§ **Set problem**: Reproduce the lines of the data below, from the one holding "pose: elev=176.2 azim=31.9" through the last line of the data, both included.

§ **Supplied records**:
◇ ◇ ◇
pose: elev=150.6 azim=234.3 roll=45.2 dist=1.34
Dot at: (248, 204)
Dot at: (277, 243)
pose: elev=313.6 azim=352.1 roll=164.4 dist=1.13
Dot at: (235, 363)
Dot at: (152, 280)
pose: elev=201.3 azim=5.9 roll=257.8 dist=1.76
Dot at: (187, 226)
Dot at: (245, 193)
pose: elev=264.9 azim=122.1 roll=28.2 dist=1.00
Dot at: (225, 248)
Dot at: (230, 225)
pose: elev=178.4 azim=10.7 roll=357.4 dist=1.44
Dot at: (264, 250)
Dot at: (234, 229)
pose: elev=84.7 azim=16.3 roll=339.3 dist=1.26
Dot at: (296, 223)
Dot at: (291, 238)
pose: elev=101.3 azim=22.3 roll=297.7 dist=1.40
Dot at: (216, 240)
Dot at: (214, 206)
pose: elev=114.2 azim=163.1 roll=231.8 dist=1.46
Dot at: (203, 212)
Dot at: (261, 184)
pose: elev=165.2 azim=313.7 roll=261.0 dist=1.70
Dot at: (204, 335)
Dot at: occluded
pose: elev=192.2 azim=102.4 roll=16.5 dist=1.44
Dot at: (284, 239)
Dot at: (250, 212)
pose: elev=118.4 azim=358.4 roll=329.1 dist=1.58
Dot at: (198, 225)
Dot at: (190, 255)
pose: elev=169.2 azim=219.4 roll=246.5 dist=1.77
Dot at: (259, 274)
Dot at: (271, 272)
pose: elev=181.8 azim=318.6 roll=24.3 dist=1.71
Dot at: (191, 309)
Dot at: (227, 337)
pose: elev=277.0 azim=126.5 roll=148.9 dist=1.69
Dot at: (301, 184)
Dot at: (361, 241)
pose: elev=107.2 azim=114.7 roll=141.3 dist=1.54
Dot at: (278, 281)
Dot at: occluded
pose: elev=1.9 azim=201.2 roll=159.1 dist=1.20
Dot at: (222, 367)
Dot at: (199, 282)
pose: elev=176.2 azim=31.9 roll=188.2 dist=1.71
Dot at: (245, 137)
◇ ◇ ◇
§ **Exercise solution**:
pose: elev=176.2 azim=31.9 roll=188.2 dist=1.71
Dot at: (245, 137)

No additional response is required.